In the present study, ERP was detected mostly by the lateral leads, and one-third of subjects showed the non-type 1 Brugada ECG pattern upon high ICS lead placement. Both lateral ERPs and non-type 1 Brugada ECGs are considered benign and have a low risk of sudden death [15]. These subjects, however, should be aware of developing the type 1 Brugada ECG pattern, which could increase the risk of a serious arrhythmia in subjects taking class 1 anti-arrhythmic agents or psychotropic drugs and in those with an electrolyte abnormality. In addition, these subjects may have a higher risk of developing BS in the future, and close follow-up as well as avoidance of modulating factors is recommended.

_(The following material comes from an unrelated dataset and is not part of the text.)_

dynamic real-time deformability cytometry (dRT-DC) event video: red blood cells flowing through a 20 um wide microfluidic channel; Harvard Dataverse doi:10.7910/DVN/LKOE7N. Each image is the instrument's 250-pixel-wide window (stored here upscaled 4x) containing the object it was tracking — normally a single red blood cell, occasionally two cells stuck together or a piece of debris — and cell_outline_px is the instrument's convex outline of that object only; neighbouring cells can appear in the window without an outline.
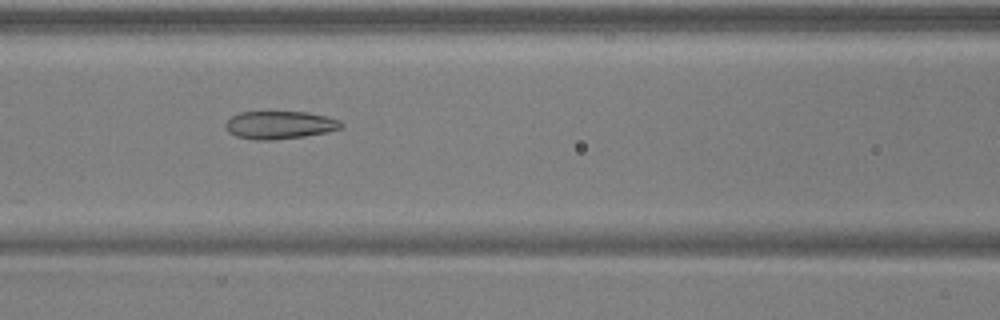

Genetic studies and drug-induced Brugada ECGs were not available for subjects in this study. This limitation may need to be explored in future studies to investigate genetic correlations with ERP as well as ECG changes induced by anti-arrhythmic medications. ERP may be inherited and may be associated with sudden death. This was a cross-sectional study with no data on long-term outcomes. ECGs in our study were performed in the daytime. Therefore, data on daily fluctuations and circadian variations of ERP were limited.
5 Conclusions
The ERP rate in young, healthy men in northeastern Thailand was 10.3%. A higher Sokolow–Lyon index was the only independent factor associated with having ERP. Subjects with ERP should be examined using high intercostal leads to uncover a possible Brugada ECG.
Conflict of interest
None declared.
Acknowledgments
This study was supported by TRF grants from the Senior Research Scholar Grant, Thailand Research Fund grant number RTA5580004, and the Higher Education Research Promotion and National Research University Project of Thailand, Office of the Higher Education Commission, Thailand, through the Health Cluster (SHeP-GMS), Khon Kaen University. The authors gratefully thank Prof. James A. Will (University of Wisconsin, USA) for his kind review of the manuscript.